- [What you should do]:
The goal here is an exact copy of the entries below, without their pictures.

- [Dataset entries]:
───
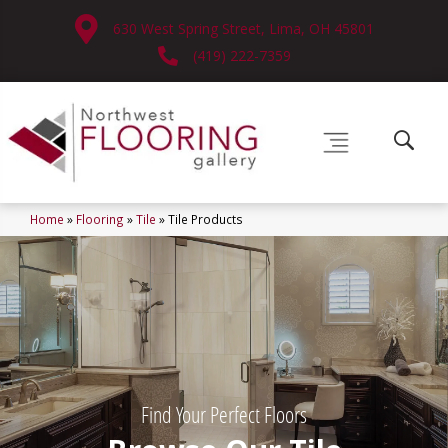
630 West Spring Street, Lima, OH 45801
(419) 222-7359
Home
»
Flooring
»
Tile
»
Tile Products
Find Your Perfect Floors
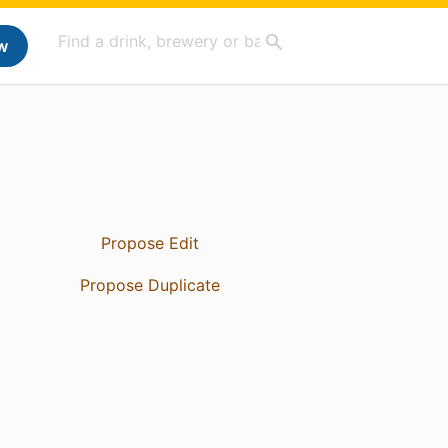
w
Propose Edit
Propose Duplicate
───
- [Solution to this task]:
630 West Spring Street, Lima, OH 45801
(419) 222-7359
Home
»
Flooring
»
Tile
»
Tile Products
Find Your Perfect Floors
w
Propose Edit
Propose Duplicate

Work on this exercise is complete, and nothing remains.